Data supplied
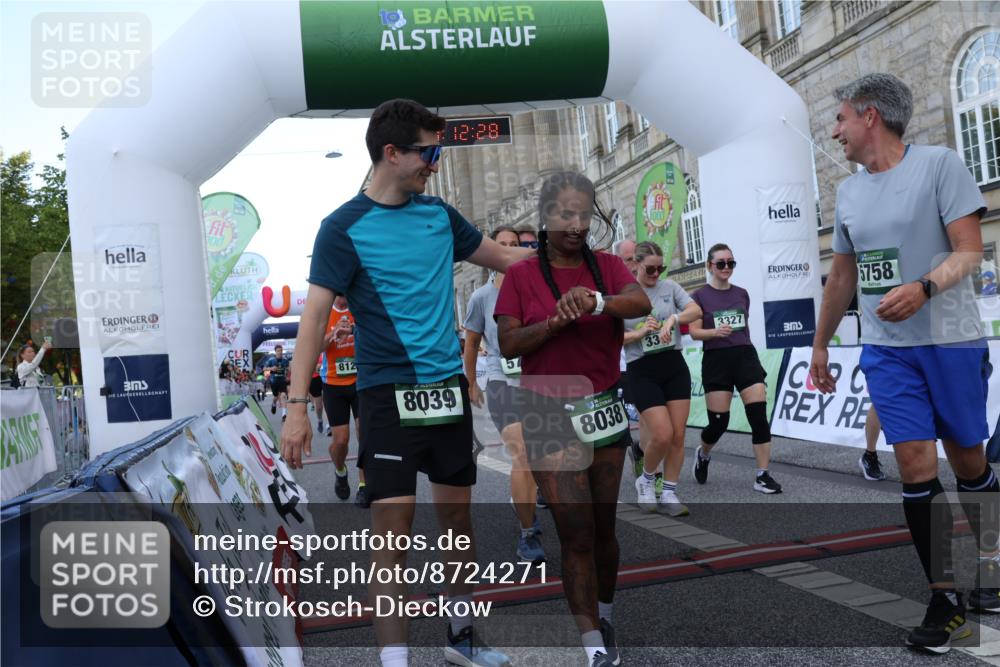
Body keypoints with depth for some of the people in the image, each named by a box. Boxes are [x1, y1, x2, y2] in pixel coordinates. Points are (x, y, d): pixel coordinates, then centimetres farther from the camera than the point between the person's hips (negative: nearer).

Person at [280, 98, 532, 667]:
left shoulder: (439, 214, 8)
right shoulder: (345, 228, -7)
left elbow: (503, 257, 21)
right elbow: (316, 315, -11)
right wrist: (298, 405, -16)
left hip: (450, 388, 6)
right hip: (389, 393, -5)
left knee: (457, 516, 13)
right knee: (394, 528, -6)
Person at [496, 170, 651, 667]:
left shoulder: (607, 266, 5)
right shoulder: (521, 276, 1)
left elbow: (642, 302, -15)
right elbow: (508, 345, -7)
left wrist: (598, 302, -33)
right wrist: (557, 321, -21)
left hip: (605, 411, 3)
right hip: (550, 415, -3)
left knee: (603, 528, 14)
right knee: (577, 536, -6)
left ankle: (604, 617, 35)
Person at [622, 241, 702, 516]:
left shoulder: (670, 287, 6)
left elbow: (696, 310, -6)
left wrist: (673, 319, -23)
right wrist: (639, 333, -16)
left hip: (675, 365, 3)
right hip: (642, 371, -3)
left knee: (678, 435, 1)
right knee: (663, 435, -11)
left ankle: (668, 493, 14)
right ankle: (646, 478, 17)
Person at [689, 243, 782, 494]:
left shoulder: (741, 293, 11)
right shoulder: (700, 296, -1)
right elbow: (694, 332, -8)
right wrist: (715, 332, -25)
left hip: (745, 356, 3)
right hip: (716, 360, -3)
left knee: (759, 416, -8)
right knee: (719, 421, -1)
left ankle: (762, 476, -2)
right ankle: (703, 455, 32)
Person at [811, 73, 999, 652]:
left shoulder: (940, 163, -4)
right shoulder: (849, 192, 12)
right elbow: (843, 275, 19)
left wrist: (923, 288, -30)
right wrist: (820, 344, 20)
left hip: (951, 342, -3)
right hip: (885, 349, 4)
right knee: (916, 466, -3)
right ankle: (946, 600, 6)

Your task
Quote every line of the records above exactly; no picture is to be copied.

Answer space
Body keypoints with depth for some of the people in the image, each named by a box. Boxes are [x1, y1, x2, y2] in pixel coordinates. Points are (x, y, d): pixel coordinates, then centimetres farther from the camera than the point between the person's hips (negative: nearer).

Person at [280, 98, 532, 667]:
left shoulder: (439, 214, 8)
right shoulder: (345, 228, -7)
left elbow: (503, 257, 21)
right elbow: (316, 315, -11)
right wrist: (298, 405, -16)
left hip: (450, 388, 6)
right hip: (389, 393, -5)
left knee: (457, 516, 13)
right knee: (394, 528, -6)
Person at [496, 170, 651, 667]:
left shoulder: (607, 266, 5)
right shoulder: (521, 276, 1)
left elbow: (642, 302, -15)
right elbow: (508, 345, -7)
left wrist: (598, 302, -33)
right wrist: (557, 321, -21)
left hip: (605, 411, 3)
right hip: (550, 415, -3)
left knee: (603, 528, 14)
right knee: (577, 536, -6)
left ankle: (604, 617, 35)
Person at [622, 241, 702, 516]:
left shoulder: (670, 287, 6)
left elbow: (696, 310, -6)
left wrist: (673, 319, -23)
right wrist: (639, 333, -16)
left hip: (675, 365, 3)
right hip: (642, 371, -3)
left knee: (678, 435, 1)
right knee: (663, 435, -11)
left ankle: (668, 493, 14)
right ankle: (646, 478, 17)
Person at [689, 243, 782, 494]:
left shoulder: (741, 293, 11)
right shoulder: (700, 296, -1)
right elbow: (694, 332, -8)
right wrist: (715, 332, -25)
left hip: (745, 356, 3)
right hip: (716, 360, -3)
left knee: (759, 416, -8)
right knee: (719, 421, -1)
left ankle: (762, 476, -2)
right ankle: (703, 455, 32)
Person at [811, 73, 999, 652]:
left shoulder: (940, 163, -4)
right shoulder: (849, 192, 12)
right elbow: (843, 275, 19)
left wrist: (923, 288, -30)
right wrist: (820, 344, 20)
left hip: (951, 342, -3)
right hip: (885, 349, 4)
right knee: (916, 466, -3)
right ankle: (946, 600, 6)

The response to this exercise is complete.